Information shown
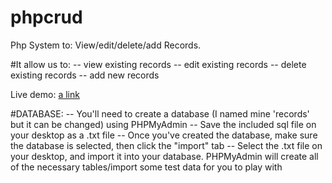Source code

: # phpcrud
Php System to: View/edit/delete/add Records.

#It allow us to:
-- view existing records
-- edit existing records
-- delete existing records
-- add new records

Live demo:
[a link](http://falkencreative.com/forum/records/view.php)

#DATABASE:
-- You'll need to create a database (I named mine 'records' but it can be changed) using PHPMyAdmin
-- Save the included sql file on your desktop as a .txt file
-- Once you've created the database, make sure the database is selected, then click the "import" tab
-- Select the .txt file on your desktop, and import it into your database. PHPMyAdmin will create all of the necessary tables/import some test data for you to play with
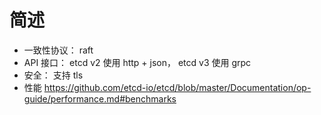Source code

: # 简述
* 一致性协议： raft
* API 接口： etcd v2 使用 http + json， etcd v3 使用 grpc
* 安全： 支持 tls
* 性能 https://github.com/etcd-io/etcd/blob/master/Documentation/op-guide/performance.md#benchmarks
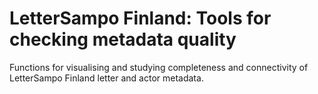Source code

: # LetterSampo Finland: Tools for checking metadata quality

Functions for visualising and studying completeness and connectivity of LetterSampo Finland letter and actor metadata.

Aim of the exercise
Copy out every line of the material above that contains the string "edit".

Solution to the exercise
Php System to: View/edit/delete/add Records.
-- edit existing records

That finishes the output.